* **ASSIGNMENT**
Would you restate each entry word for word, omitting the pictures?

Segment Start: RECORDS SUPPLIED

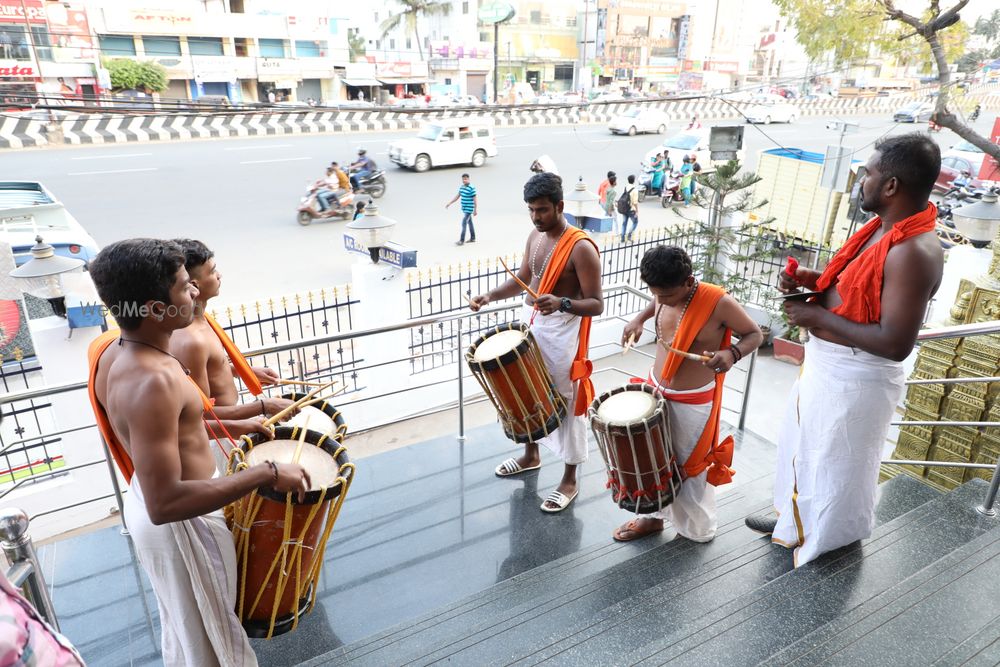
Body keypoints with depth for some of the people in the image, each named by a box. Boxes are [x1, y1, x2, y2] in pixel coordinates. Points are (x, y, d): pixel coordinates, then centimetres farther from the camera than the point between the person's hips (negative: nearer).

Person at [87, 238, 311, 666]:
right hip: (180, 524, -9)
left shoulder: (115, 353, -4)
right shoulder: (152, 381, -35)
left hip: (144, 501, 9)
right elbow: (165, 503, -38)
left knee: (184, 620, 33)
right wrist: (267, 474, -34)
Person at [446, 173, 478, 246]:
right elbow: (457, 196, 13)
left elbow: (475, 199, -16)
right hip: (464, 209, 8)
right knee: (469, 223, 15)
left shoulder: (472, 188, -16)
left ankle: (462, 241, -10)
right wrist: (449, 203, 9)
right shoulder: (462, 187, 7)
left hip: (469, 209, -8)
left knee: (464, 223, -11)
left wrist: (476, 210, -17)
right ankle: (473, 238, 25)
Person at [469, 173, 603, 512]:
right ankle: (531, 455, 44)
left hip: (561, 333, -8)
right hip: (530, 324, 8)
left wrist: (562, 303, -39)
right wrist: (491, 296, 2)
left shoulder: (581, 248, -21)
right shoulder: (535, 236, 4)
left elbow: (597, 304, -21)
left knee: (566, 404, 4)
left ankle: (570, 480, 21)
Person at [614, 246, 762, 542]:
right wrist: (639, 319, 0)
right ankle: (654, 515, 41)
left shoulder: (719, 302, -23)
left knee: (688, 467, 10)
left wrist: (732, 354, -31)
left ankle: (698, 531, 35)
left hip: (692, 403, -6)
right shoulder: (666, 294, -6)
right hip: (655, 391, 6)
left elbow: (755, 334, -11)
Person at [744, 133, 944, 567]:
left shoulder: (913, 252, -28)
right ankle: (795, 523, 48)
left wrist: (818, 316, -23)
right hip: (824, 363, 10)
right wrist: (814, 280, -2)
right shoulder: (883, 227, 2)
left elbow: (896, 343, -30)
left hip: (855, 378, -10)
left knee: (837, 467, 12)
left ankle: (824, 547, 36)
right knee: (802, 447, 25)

Segment End: RECORDS SUPPLIED

* **RESULT OF THIS EXERCISE**
Body keypoints with depth for some of the people in the image, each named by a box. Boxes are [x1, y1, x2, y2] in pixel coordinates. Points are (x, y, d): pixel coordinates, then centimetres farther from the camera than the point between the person's hips (negative: nearer).

Person at [87, 238, 311, 666]:
right hip: (180, 524, -9)
left shoulder: (115, 353, -4)
right shoulder: (152, 381, -35)
left hip: (144, 501, 9)
right elbow: (165, 503, -38)
left knee: (184, 620, 33)
right wrist: (267, 474, -34)
Person at [446, 173, 478, 246]:
right elbow: (457, 196, 13)
left elbow: (475, 199, -16)
right hip: (464, 209, 8)
right knee: (469, 223, 15)
left shoulder: (472, 188, -16)
left ankle: (462, 241, -10)
right wrist: (449, 203, 9)
right shoulder: (462, 187, 7)
left hip: (469, 209, -8)
left knee: (464, 223, -11)
left wrist: (476, 210, -17)
right ankle: (473, 238, 25)
Person at [469, 173, 603, 512]:
right ankle: (531, 455, 44)
left hip: (561, 333, -8)
right hip: (530, 324, 8)
left wrist: (562, 303, -39)
right wrist: (491, 296, 2)
left shoulder: (581, 248, -21)
right shoulder: (535, 236, 4)
left elbow: (597, 304, -21)
left knee: (566, 404, 4)
left ankle: (570, 480, 21)
Person at [614, 246, 762, 542]:
right wrist: (639, 319, 0)
right ankle: (654, 515, 41)
left shoulder: (719, 302, -23)
left knee: (688, 467, 10)
left wrist: (732, 354, -31)
left ankle: (698, 531, 35)
left hip: (692, 403, -6)
right shoulder: (666, 294, -6)
right hip: (655, 391, 6)
left elbow: (755, 334, -11)
Person at [744, 133, 944, 567]:
left shoulder: (913, 252, -28)
right ankle: (795, 523, 48)
left wrist: (818, 316, -23)
right hip: (824, 363, 10)
right wrist: (814, 280, -2)
right shoulder: (883, 227, 2)
left elbow: (896, 343, -30)
left hip: (855, 378, -10)
left knee: (837, 467, 12)
left ankle: (824, 547, 36)
right knee: (802, 447, 25)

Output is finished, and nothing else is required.